It has finally arrived after 25 years but is this sequel to the live action/animation sports film worth seeing? You may think so at first, but ultimately, it’s a failure.

NBA superstar LeBron James is raising his two sons to be like him, one who follows hard work and play basketball. However, younger son Dominic is more interested in video games. Not just playing them but developing them as he’s in the midst of creating a new basketball game. LeBron invites Dom to a meeting with Warner Bros. as they have something major to pitch to the star to sponsor. The idea is a VR-style program that allows him to be a part of the WB movie world.

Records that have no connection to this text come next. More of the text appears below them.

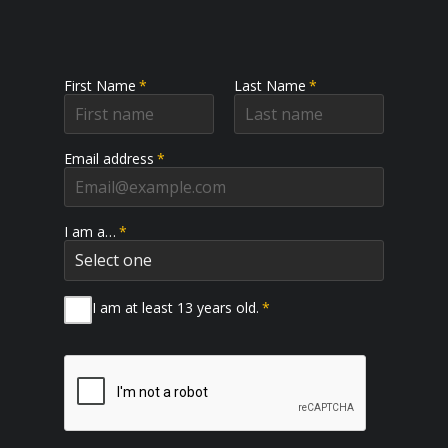
First Name
*
Last Name
*
Email address
*
I am a…
*
I am at least 13 years old.
*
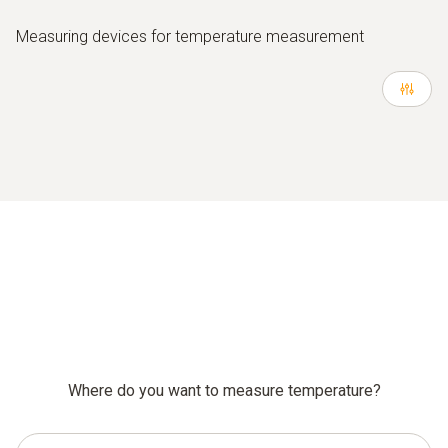
Measuring devices for temperature measurement
Where do you want to measure temperature?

When Dom tells his dad, he has no plans to play basketball anymore, LeBron attempts to talk to Dom. Soon enough, both Dom and LeBron find themselves kidnapped by Al G. Rhythm, the virtual algorithm who tries to boost up Dom while he also thinks LeBron could be a good opponent. Al proposes a basketball game in which LeBron will team up with the Looney Tunes against Dom and his team, which he calls the Goon Squad. Can LeBron and the reunited Tune Squad be able to stop Al and his team?

When Space Jam came out in 1996, it was a hit and featured the legendary Michael Jordan teaming up with the Looney Tunes in a basketball game against the Monstars. It took a long time for a follow-up to get off the ground. Over the course of the last few years, it was announced that LeBron James, who is coming off a cross career in basketball and acting, would be starring in the long-awaited sequel. The idea sounds good and does bring a bit of edge of bringing the idea of CGI style animation for the Looney Tunes.

While this seems like a good idea on paper, the fact that there are six credited screenwriters seems to be more troublesome and sadly, it is the case. The build up is promising, this time revolving around the conflict between James and his son, who dreams of being a video game developer rather than follow in his dad’s footsteps. There is also the idea of Don Cheadle playing the algorithm that puts LeBron in the world of the Looney Tunes. Another positive is that unlike Michael Jordan in the original, we get to see James in animation form.

Sadly, the buildup is a complete waste as the game itself is the biggest joke and waste of time. It didn’t have the same spirit of the original but instead of improving, it just fails on a major level. It is understandable that there is a connection between the challenge and Dom’s innovative video game. But it goes on a level that will guarantee to bring more yawns than the exciting pace of the original. The only cool things is the use of the Looney Tunes now going CGI, but the whole game itself is just flat out uninspired and just feels more “meh” than anything.

Space Jam: A New Legacy had potential, but the buildup leads to a complete disaster of a final challenge which is sad because LeBron James attempts to carry the film. But it is not his fault, but the script and idea of how the final game plays out.


A Warner Bros. Pictures production. Director: Malcolm D. Lee. Producers: Ryan Coogler, Maverick Carter, LeBron James, and Duncan Henderson. Writers: Juel Taylor, Tony Rettenmaier, Keegan Coogler, Terence Nance, Jesse Gordon, and Celeste Ballard; based on the original film written by Leo Benvenuti, Steve Rudnick, Timothy Harris, and Herschel Weingrod. Cinematography: Salvatore Totino. Editing: Bob Ducsay.

Cast: LeBron James, Don Cheadle, Cedric Joe, Khris Davis, Sonequa Martin-Green, Ceyair J. Wright, Harper Leigh Alexander, Xosha Roquemore, Wood Harris, voices of Jeff Bergman, Eric Bauza, Candi Milo, Bob Bergen, Fred Tatasciore, Zendaya.